Every five years or less, the Great British Electorate (GBE) – or at least a reasonable proportion of it – votes for a new Parliament. At that time it is, presumably, reasonable for people to change their minds from the last time and change their vote. That is why there is more than one party in the country and why our government changes from time to time. The moral is: cock it up and you are out. Why should a referendum be any different?
Why should the GBE be bound by a decision taken at one point in time, which, after the passage of time, may seem to be questionably binding? Setting aside arguments on the veracity of pro-Brexit arguments as well as Remain arguments, when the final agreement between the UK and the 27 EU countries has been reached, the situation could be wildly different from that fondly imagined by either camp when they cast their votes in the referendum. Are they to be denied their democratic right to decide if this is what they want?
My personal faith in the ability of the GBE to make a reasoned and intelligent decision based upon facts and assessment has been seriously shaken by the results of referendum number one, but that does not mean that second referendum will have no value.
Referendums are a picture of a moment in time, times change, opinions change facts and even reality change – should democracy not reflect that? Should democracy not be permitted its opportunity to give the people a voice?
The best route to resolve the current situation is to suspend Brexit and negotiate terms for the UK’s continued membership of the EU. New measures to restrict mobility of labour and to constrain the ECJ would provide the basis for a genuine choice and a rational excuse for second referendum.
We should not lose sight of the fact that only 37 per cent of the electorate voted to leave – it is hardly surprising that the nation remains so divided. However, if new terms can be negotiated then Parliament may decide to abandon Brexit and that a second referendum is not required, and they can then get on with running the country.

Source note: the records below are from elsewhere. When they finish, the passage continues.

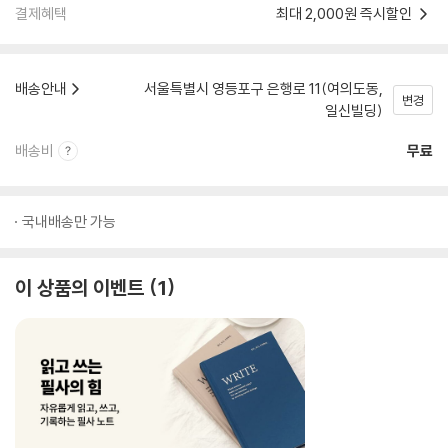
결제혜택
최대 2,000원 즉시할인
배송안내
서울특별시 영등포구 은행로 11(여의도동,
변경
일신빌딩)
배송비
무료
국내배송만 가능
이 상품의 이벤트
1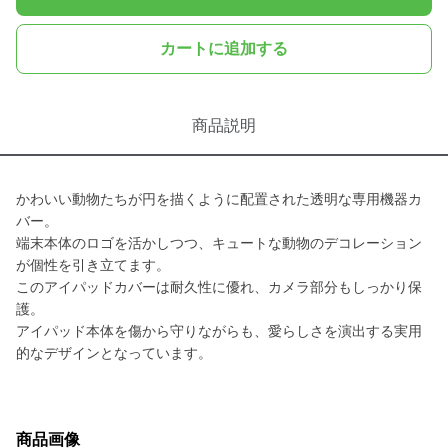
カートに追加する
商品説明
かわいい動物たちが円を描くように配置された透明な専用機器カ
バー。
端末本体のロゴを活かしつつ、キュートな動物のデコレーション
が個性を引き立てます。
このアイパッドカバーは耐久性に優れ、カメラ部分もしっかり保
護。
アイパッド本体を傷から守りながらも、愛らしさを演出する実用
的なデザインとなっています。
商品画像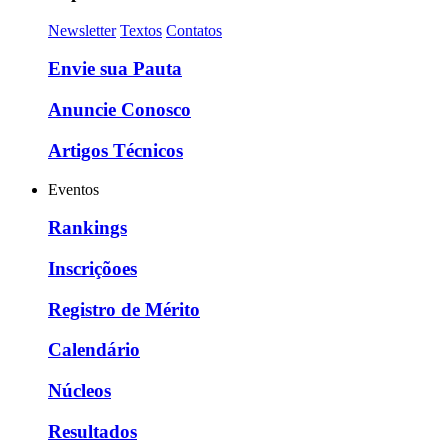
Newsletter
Textos
Contatos
Envie sua Pauta
Anuncie Conosco
Artigos Técnicos
Eventos
Rankings
Inscriçõoes
Registro de Mérito
Calendário
Núcleos
Resultados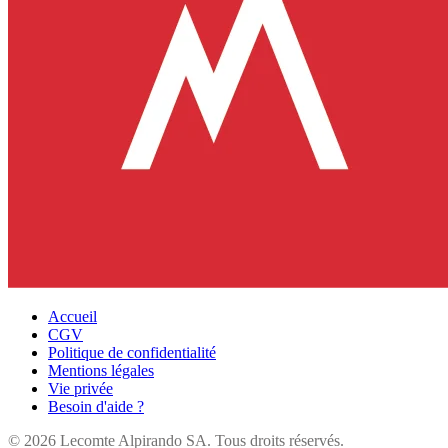
Accueil
CGV
Politique de confidentialité
Mentions légales
Vie privée
Besoin d'aide ?
©
2026
Lecomte Alpirando SA. Tous droits réservés.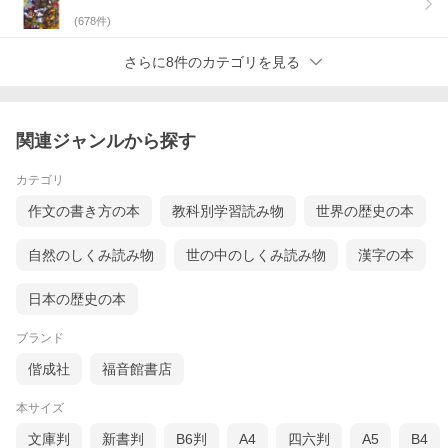
(
678
件)
さらに8件のカテゴリを見る
関連ジャンルから探す
カテゴリ
作文の書き方の本
教科別学習読み物
世界の歴史の本
自然のしくみ読み物
世の中のしくみ読み物
漢字の本
日本の歴史の本
ブランド
偕成社
福音館書店
本サイズ
文庫判
新書判
B6判
A4
四六判
A5
B4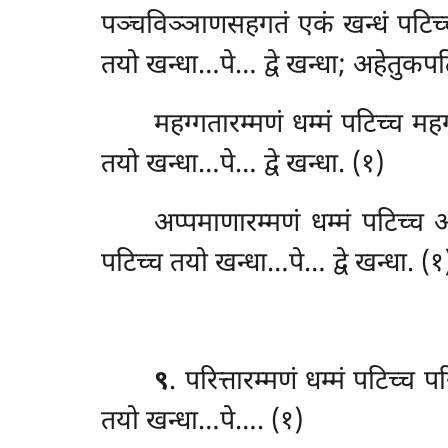
पञ्चविञ्ञाणसहगतं एकं खन्धं पटिच्च
तयो खन्धा…पे… द्वे खन्धा; अहेतुकप
महग्गतारम्मणं धम्मं पटिच्च मह
तयो खन्धा…पे… द्वे खन्धा. (१)
अप्पमाणारम्मणं धम्मं पटिच्च 
पटिच्च तयो खन्धा…पे… द्वे खन्धा. (१
९
. परित्तारम्मणं धम्मं पटिच्च 
तयो खन्धा…पे…. (१)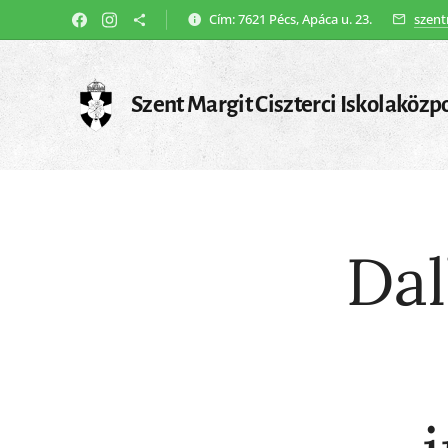
Cím: 7621 Pécs, Apáca u. 23.
szent
Szent Margit Ciszterci Iskolaközp
Dal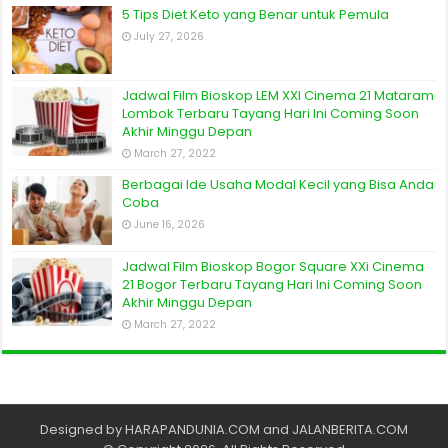
5 Tips Diet Keto yang Benar untuk Pemula
July 27, 2026
Jadwal Film Bioskop LEM XXI Cinema 21 Mataram
Lombok Terbaru Tayang Hari Ini Coming Soon
Akhir Minggu Depan
March 27, 2022
Berbagai Ide Usaha Modal Kecil yang Bisa Anda
Coba
June 16, 2026
Jadwal Film Bioskop Bogor Square XXi Cinema
21 Bogor Terbaru Tayang Hari Ini Coming Soon
Akhir Minggu Depan
March 27, 2022
Designed by
HARAPANDUNIA.COM
and
JALANBERITA.COM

There is no obvious way out of the chaos caused by the EU referendum. However, one thing is painfully clear: another vote in the form of second simplistic referendum will add nothing to the debate, and would almost certainly further fuel the discontent which is tearing our society apart.
There is no reason to believe that those with entrenched views on EU membership will be influenced by any amount of rational debate, and there is every chance that campaigning up to the vote would be even more unpleasant and dishonest than the first time round.
The priority now is to rebuild British society to be fit to face the challenges of the modern world. Tolerance and understanding have always been important; now they are vital. Divisive votes will not achieve this.
If 80 per cent of US citizens believe in net neutrality, then surely there’s a clear opportunity for the Democrats to declare an intention to reverse this iniquitous decision as soon as the electorate gives them power to do so.
The true meaning of Christmas
I am wondering if at this moment, Patrick Cosgrove is, like me, busily writing a letter to The Independent querying whether or not we are supposed to take the article “Festive Flair” in the Sunday edition seriously. His letters so often reflect what I am thinking.
The true meaning of Christmas really has been lost if it has become reduced to creating a table decorated with gold cutlery, matt-gold salad servers, copper place mats and other such ludicrously expensive items, so that one’s guests are unable to resist Instagramming it “before the food is out of the oven”.